Don't get me wrong. I am not nave enough to believe that my arguments would bring the senators to their senses and turn this debate on a dime. After all, this is politics not analytics. But I took the opportunity to underscore what I believe are several serious inconsistencies in the very structure of the China debate. I reminded the senators that by boring in on the currency angle, they were framing the debate on the relative price between two nations an approach that needed to consider strengths and weaknesses of both the US and China. Yet, apart from my testimony, no one made the slightest mention of America's saving problem and the key role it plays in driving current account and trade deficits. I also warned of the hypocrisy of the "asymmetrical phasing" implicit in the Congressional fix putting pressure on the Chinese to move immediately on the currency front while allowing the United States ample time to address its saving shortfall. I concluded by asking the senators if they really thought that an adjustment in the bilateral exchange rate between the US and China would improve America's saving position, redress US income disparities, or accelerate the pace of structural change in China? My answer was "no" on all three counts. The senators never even answered the questions.

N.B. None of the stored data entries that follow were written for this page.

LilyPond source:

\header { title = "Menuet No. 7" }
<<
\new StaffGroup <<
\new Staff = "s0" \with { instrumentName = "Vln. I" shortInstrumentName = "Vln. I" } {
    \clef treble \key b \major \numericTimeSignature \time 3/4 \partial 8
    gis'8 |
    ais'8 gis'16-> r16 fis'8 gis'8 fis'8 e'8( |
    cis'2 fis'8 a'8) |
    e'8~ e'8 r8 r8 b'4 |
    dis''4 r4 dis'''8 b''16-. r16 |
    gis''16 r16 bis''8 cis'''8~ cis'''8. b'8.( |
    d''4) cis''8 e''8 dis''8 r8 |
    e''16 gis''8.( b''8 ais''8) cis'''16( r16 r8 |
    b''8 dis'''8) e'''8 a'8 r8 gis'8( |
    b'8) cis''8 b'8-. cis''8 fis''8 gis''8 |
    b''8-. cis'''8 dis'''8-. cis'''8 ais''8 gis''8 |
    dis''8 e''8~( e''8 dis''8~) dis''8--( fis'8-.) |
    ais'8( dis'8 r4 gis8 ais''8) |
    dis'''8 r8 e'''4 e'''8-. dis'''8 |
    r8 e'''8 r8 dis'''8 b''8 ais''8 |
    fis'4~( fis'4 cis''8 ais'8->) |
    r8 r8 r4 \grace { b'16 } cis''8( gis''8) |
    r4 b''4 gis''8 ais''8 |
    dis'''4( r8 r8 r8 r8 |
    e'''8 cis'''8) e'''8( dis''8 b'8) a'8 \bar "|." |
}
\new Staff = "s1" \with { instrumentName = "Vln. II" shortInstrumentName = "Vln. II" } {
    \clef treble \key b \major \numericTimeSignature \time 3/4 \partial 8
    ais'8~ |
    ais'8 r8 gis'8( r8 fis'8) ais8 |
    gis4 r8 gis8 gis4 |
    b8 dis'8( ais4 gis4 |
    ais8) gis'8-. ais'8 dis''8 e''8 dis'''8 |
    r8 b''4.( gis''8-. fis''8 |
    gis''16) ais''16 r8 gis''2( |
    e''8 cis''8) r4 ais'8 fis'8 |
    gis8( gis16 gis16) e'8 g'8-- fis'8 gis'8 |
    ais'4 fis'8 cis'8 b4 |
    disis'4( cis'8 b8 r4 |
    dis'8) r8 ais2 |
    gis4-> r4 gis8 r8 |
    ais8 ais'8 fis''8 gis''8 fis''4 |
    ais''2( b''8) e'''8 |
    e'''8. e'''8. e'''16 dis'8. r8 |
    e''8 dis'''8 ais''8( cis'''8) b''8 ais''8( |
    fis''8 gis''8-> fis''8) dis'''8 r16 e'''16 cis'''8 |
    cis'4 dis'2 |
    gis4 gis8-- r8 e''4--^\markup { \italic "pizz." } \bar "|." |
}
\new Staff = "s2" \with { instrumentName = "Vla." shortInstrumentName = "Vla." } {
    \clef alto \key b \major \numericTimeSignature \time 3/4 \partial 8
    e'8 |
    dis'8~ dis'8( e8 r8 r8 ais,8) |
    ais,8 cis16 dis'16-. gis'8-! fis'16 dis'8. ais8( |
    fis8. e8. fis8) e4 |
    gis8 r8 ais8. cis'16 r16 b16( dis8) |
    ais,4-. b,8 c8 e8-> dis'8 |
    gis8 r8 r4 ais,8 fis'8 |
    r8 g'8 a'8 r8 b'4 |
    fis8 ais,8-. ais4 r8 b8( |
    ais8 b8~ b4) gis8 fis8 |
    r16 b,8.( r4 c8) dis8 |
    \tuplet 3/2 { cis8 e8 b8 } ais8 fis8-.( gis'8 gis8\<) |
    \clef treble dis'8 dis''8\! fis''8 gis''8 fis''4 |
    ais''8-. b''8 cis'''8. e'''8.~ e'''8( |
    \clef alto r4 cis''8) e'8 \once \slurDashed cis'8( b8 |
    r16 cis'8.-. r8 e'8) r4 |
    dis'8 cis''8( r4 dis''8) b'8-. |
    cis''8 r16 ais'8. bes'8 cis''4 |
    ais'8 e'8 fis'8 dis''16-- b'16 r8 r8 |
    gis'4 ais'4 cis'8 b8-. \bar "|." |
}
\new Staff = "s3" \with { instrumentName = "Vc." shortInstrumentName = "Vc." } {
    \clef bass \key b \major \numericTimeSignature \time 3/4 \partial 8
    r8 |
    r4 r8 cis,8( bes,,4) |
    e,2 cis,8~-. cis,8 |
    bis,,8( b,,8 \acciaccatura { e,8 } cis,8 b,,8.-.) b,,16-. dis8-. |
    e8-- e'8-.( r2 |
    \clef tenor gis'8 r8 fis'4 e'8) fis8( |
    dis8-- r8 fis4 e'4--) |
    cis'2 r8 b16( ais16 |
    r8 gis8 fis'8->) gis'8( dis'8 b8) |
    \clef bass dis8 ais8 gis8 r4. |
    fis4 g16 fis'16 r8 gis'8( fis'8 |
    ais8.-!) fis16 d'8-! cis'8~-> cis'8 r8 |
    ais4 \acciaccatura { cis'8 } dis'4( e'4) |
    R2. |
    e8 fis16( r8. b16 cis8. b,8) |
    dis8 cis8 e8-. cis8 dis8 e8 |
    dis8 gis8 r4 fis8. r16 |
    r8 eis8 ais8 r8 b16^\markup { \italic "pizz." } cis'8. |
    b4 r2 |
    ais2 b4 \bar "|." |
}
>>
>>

Important anti-China legislation
Over the past two years, 27 separate pieces of anti-China legislation were introduced in the 109th Congress. None of them passed. This year, it's likely to be different. In just the first three months of the 110th Congress, at least another dozen such actions have been introduced. But the big one has yet to come. Senators Baucus, Grassley, Schumer, and Graham are about to swing into joint action and come up with what I believe will be a very serious piece of WTO-compliant legislation. Despite the political acrimony that pervades Washington these days, these four senators are united on this one issue as are most of their colleagues in the upper chamber of the US legislature. Chairman Baucus closed the hearing with a very clear statement on where the four-senator collation is headed on the China currency bill over the next couple of months. In his words, "We want to do it right. We want to be effective. We want to be firm. And we want to act."
Sadly, I am not all that surprised by this turn of events. I have been warning of a rising backlash against globalization for the past couple of years, and now the moment of truth finally seems to be at hand. Ironically, this is all playing out when the US unemployment rate is hovering near its cycle low of 4.5%. Yet with downside risks to the economy building by the day, the jobless rate has nowhere to go but up a development that will only further inflame the bipartisan politics of trade protectionism.
I was drained at the end of two hours of grilling. I guess it's one thing to write abstractly about a problem like protectionism and another matter altogether to become physically immersed in the risks. I could have sworn that Reed Smoot winked at me as I left the Senate Finance Committee hearing room and staggered out into the unseasonably hot Washington sun.